Retype every entry word for word.

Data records
==============================
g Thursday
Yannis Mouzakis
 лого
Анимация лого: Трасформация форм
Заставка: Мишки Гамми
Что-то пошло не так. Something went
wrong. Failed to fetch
==============================
YOUR SOLUTION =>
g Thursday
Yannis Mouzakis
 лого
Анимация лого: Трасформация форм
Заставка: Мишки Гамми
Что-то пошло не так. Something went
wrong. Failed to fetch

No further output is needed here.